One of the most effective ways of creating ethical clothing is by sourcing eco-friendly fabric, and one company that’s been in the fibre and textile business for more than 50 years is Lenzing Group. You may have noticed while buying a piece of clothing, that it comes with a TENCEL tag. That’s Lenzing’s main fabric brand, produced with circularity in mind to minimize impact on the environment.
Stephan Sielaff, the CEO of Lenzing Group, believes there is a long road ahead for the industry to become sustainable.
“I think it's always good to think in numbers and zero is, of course, a target: when you talk about being carbon-neutral, zero carbon…” he says. “But think about where we are today. We are today in an industry which has a recycling rate of one percent one, right? We as an industry have a long journey in front of us, and that also starts with you and me as consumers. We need to take the right decisions: buy less, buy good quality, wash less. I mean, the clothes, not us, and go that way. And then we can together move that industry towards a very small amount of waste.”
Cutting waste in the fashion industry, then, needs both brands and consumers to make conscious choices.
Transforming plastic bottles into clothes
In Qatar, sustainable fashion is gaining traction in an industry that’s looking to put Doha on the map as the fashion capital of the region.
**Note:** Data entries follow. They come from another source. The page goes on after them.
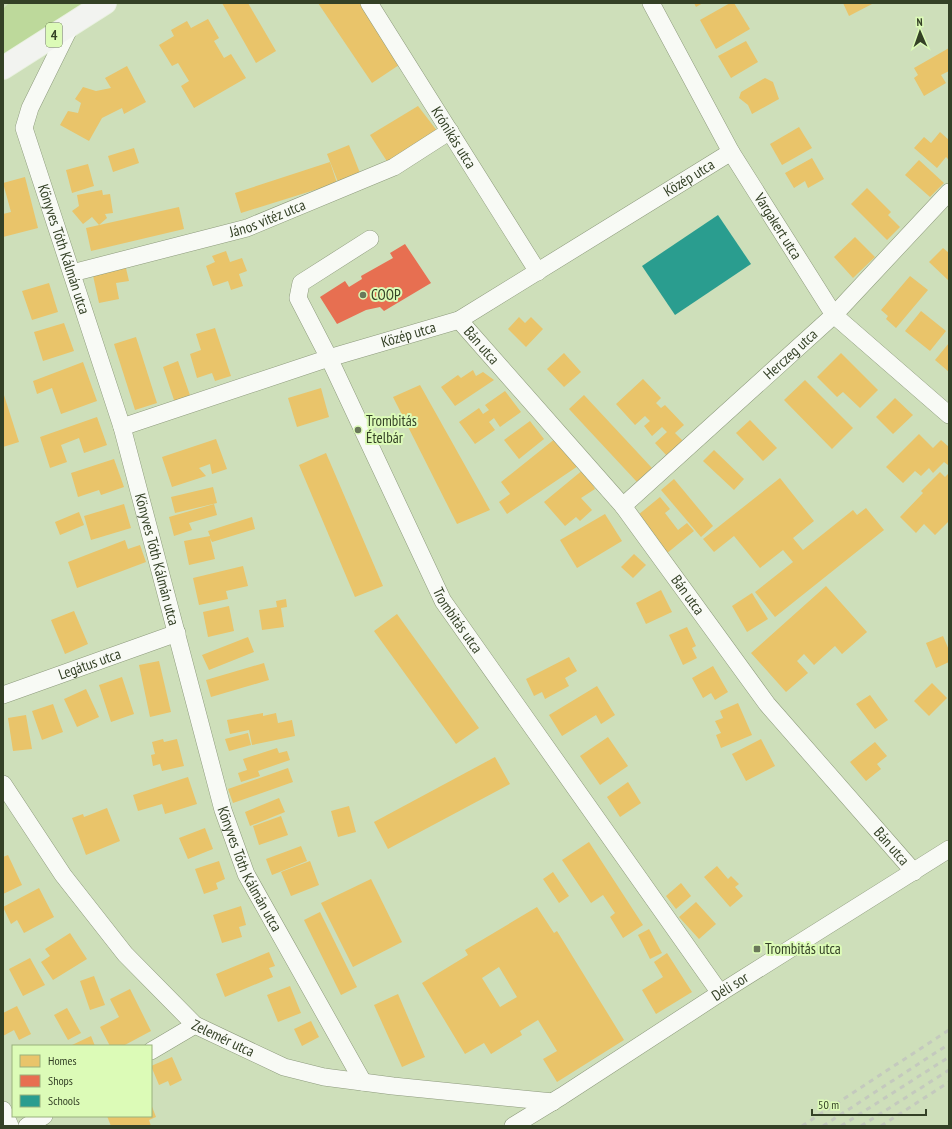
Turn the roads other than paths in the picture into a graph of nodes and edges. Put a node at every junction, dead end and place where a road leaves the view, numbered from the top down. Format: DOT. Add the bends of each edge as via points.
graph roads {
  1 [pos="105,3"];
  2 [pos="369,3"];
  3 [pos="651,3"];
  4 [pos="71,25"];
  5 [pos="3,68"];
  6 [pos="450,131"];
  7 [pos="731,152"];
  8 [pos="949,192"];
  9 [pos="370,239"];
  10 [pos="538,272"];
  11 [pos="72,273"];
  12 [pos="834,315"];
  13 [pos="459,320"];
  14 [pos="330,358"];
  15 [pos="949,415"];
  16 [pos="122,427"];
  17 [pos="623,506"];
  18 [pos="176,633"];
  19 [pos="3,695"];
  20 [pos="3,784"];
  21 [pos="949,849"];
  22 [pos="914,872"];
  23 [pos="720,993"];
  24 [pos="195,1025"];
  25 [pos="152,1050"];
  26 [pos="362,1082"];
  27 [pos="553,1102"];
  28 [pos="3,1110"];
  29 [pos="42,1117"];
  30 [pos="10,1126"];
  31 [pos="27,1126"];
  32 [pos="513,1126"];
  1 -- 4 [label="main road, 4"];
  2 -- 6 [label="street, Krónikás utca"];
  3 -- 7 [label="street, Vargakert utca"];
  4 -- 5 [label="main road, 4"];
  4 -- 11 [label="street, Könyves Tóth Kálmán utca" via="30,108 24,128"];
  6 -- 10 [label="street, Krónikás utca"];
  6 -- 11 [label="street, János vitéz utca" via="394,167 247,228"];
  7 -- 10 [label="street, Közép utca"];
  7 -- 12 [label="street, Vargakert utca"];
  8 -- 12 [label="street, Herczeg utca"];
  9 -- 14 [label="street, Trombitás utca" via="301,283 298,298"];
  10 -- 13 [label="street, Közép utca"];
  11 -- 16 [label="street, Könyves Tóth Kálmán utca"];
  12 -- 15 [label="street, Vargakert utca"];
  12 -- 17 [label="street, Herczeg utca"];
  13 -- 14 [label="street, Közép utca"];
  13 -- 17 [label="street, Bán utca"];
  14 -- 16 [label="street, Közép utca"];
  14 -- 23 [label="street, Trombitás utca" via="443,601"];
  16 -- 18 [label="street, Könyves Tóth Kálmán utca"];
  17 -- 22 [label="street, Bán utca" via="766,704"];
  18 -- 19 [label="street, Legátus utca"];
  18 -- 26 [label="street, Könyves Tóth Kálmán utca" via="223,810 246,874"];
  20 -- 24 [label="street, Zelemér utca" via="63,875 125,954"];
  21 -- 22 [label="street, Déli sor"];
  22 -- 23 [label="street, Déli sor"];
  23 -- 27 [label="street, Déli sor"];
  24 -- 25 [label="street"];
  24 -- 26 [label="street, Zelemér utca" via="284,1067 324,1077"];
  26 -- 27 [label="street, Zelemér utca"];
  27 -- 32 [label="street, Déli sor"];
  28 -- 30 [label="street"];
  29 -- 31 [label="street"];
}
There’s a growing community of eco-fashionistas aiming to strut their way into the spotlight responsibly with clothes that are comfortable, functional, stylish and sustainable.
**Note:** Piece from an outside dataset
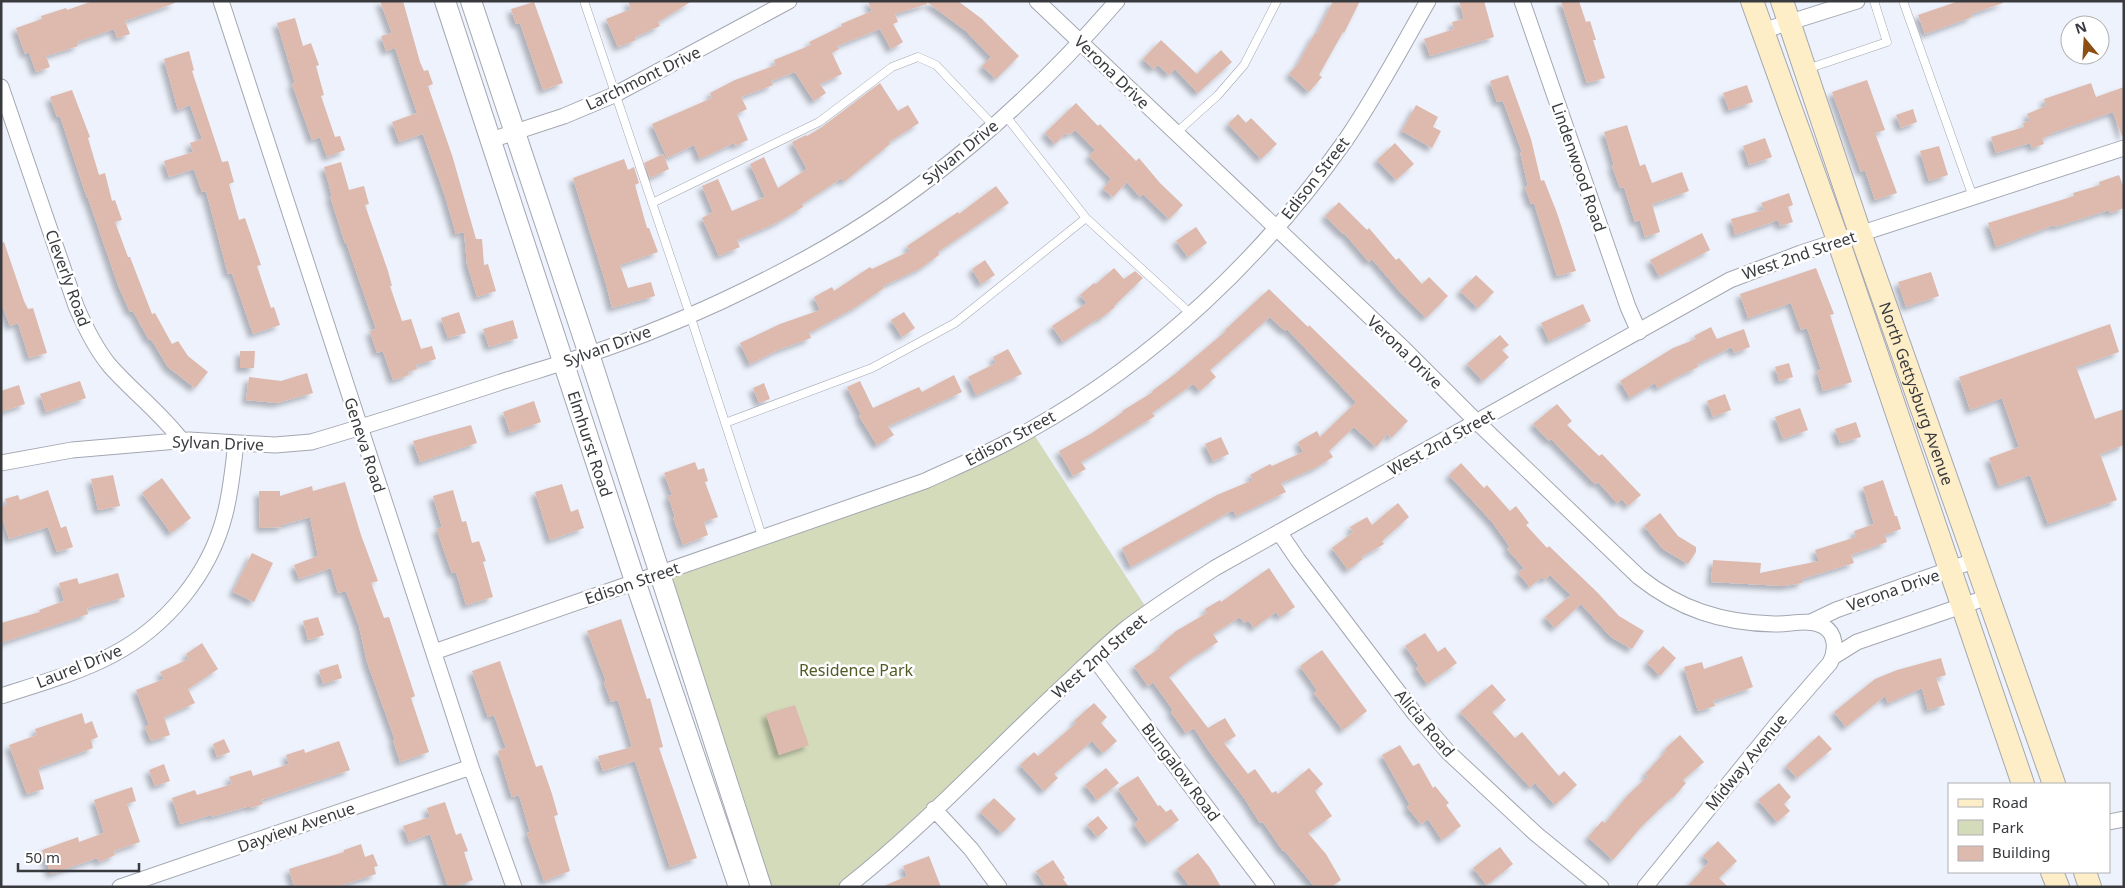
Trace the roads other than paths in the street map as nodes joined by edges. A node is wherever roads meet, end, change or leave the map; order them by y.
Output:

RSPR is Qatar’s first clothing brand with a collection made entirely from recycled plastic bottles.
Founder Rina Saleh first used the anti-microbial fabric to make masks at the start of the pandemic. Orders from the Qatari royal family catapulted her brand into popularity.
Thousands of masks later, Rina launched the activewear line, RSPR, that’s hit the shelves of Harvey Nichols and Galéries Lafayette in Doha.
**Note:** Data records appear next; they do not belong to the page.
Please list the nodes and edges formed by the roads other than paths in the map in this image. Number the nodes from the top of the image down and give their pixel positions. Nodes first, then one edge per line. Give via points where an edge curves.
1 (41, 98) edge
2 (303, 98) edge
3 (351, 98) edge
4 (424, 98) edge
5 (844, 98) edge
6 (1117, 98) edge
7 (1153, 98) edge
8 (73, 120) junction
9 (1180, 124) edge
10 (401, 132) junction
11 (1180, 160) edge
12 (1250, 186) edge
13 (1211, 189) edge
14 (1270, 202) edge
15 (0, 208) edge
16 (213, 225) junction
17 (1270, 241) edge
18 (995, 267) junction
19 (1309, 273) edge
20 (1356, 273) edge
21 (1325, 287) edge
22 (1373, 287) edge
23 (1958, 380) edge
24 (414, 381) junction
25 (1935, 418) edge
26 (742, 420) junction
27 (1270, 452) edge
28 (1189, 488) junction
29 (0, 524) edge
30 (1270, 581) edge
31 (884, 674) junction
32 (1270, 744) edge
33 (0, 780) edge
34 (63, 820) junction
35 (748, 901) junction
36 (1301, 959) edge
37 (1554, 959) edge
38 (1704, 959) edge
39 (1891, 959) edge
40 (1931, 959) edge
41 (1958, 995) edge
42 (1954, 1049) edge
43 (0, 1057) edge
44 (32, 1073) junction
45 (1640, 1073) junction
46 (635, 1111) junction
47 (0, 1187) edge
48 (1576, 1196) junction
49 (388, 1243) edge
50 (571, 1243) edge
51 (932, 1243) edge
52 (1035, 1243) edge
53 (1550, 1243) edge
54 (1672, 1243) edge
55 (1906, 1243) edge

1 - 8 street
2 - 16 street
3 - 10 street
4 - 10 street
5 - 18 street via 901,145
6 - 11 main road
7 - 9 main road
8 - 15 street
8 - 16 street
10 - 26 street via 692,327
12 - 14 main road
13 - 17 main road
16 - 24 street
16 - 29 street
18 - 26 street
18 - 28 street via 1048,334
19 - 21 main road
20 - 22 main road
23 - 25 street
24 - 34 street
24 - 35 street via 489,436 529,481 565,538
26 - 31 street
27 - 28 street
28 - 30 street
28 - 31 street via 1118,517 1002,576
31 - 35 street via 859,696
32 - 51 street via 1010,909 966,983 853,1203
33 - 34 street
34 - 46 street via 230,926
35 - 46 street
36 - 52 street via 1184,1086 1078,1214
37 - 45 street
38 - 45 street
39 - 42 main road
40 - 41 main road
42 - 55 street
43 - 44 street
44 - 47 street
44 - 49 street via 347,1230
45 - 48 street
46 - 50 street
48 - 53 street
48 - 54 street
“It’s our responsibility to educate consumers about what the advantages are,” she says. “And make them understand that making eco-friendly, ethical fashion choices doesn’t mean that you’re not going to be fashionable and you’re not going to be cool.”
Finding a cost-effective way of turning bottles into clothes has been no easy task, but Rina is already set to release a second collection, pledging the proceeds to social causes around the world.
Sustainable fashion in Qatar is taking shape in other forms too. High school students are running Project Upcycle: their initiative recently won a Global Impact award from THIMUN Qatar for breathing new life into old clothes. There’s more to be done to cut out fast fashion for good, and they’re showing that they’re fit for the challenge.
Virtual clothing in the Metaverse
As we’ve seen in the world of art and investment, NFTs and the Metaverse are all the buzz in the fashion world too. Brands and big retail companies have been jumping on the trend by offering exclusive apparel in the virtual world: the clothes don’t exist in a physical sense, but buyers can for example obtain images of themselves in the virtual outfits. Digital platforms have been identified as key drivers of growth, but can it also help put an end to fast fashion?
Achim Berg is a Senior Partner at McKinsey and Company and co-editor of McKinsey’s yearly State of Fashion report. He says the test of this new market will be sustainability.
“I think that the big elephant in the room, as you know, is growth and sustainability: is that comfortable first,” he says. “I think the metaverse is very clear. That could be very sustainable because it's digital. I think there is growth opportunity clearly on the digital side, but it needs to be in a sustainable way. And sustainability on the other side, you know, needs to come in a way that, you know, is appreciated by the customers and is still a viable business opportunity for the brands.”
Fashion spending returns to pre-pandemic levels
After a tough couple of years, the fashion industry is well on its way to returning to pre-pandemic spending patterns, which bodes well for overall sales. But the rapid rise of ultra-fast fashion is not only causing alarming levels of environmental damage, it’s also widening wage gaps and worrying shoppers. Clothing brands, then, must start taking ethical practices seriously for the sector to grow sustainably.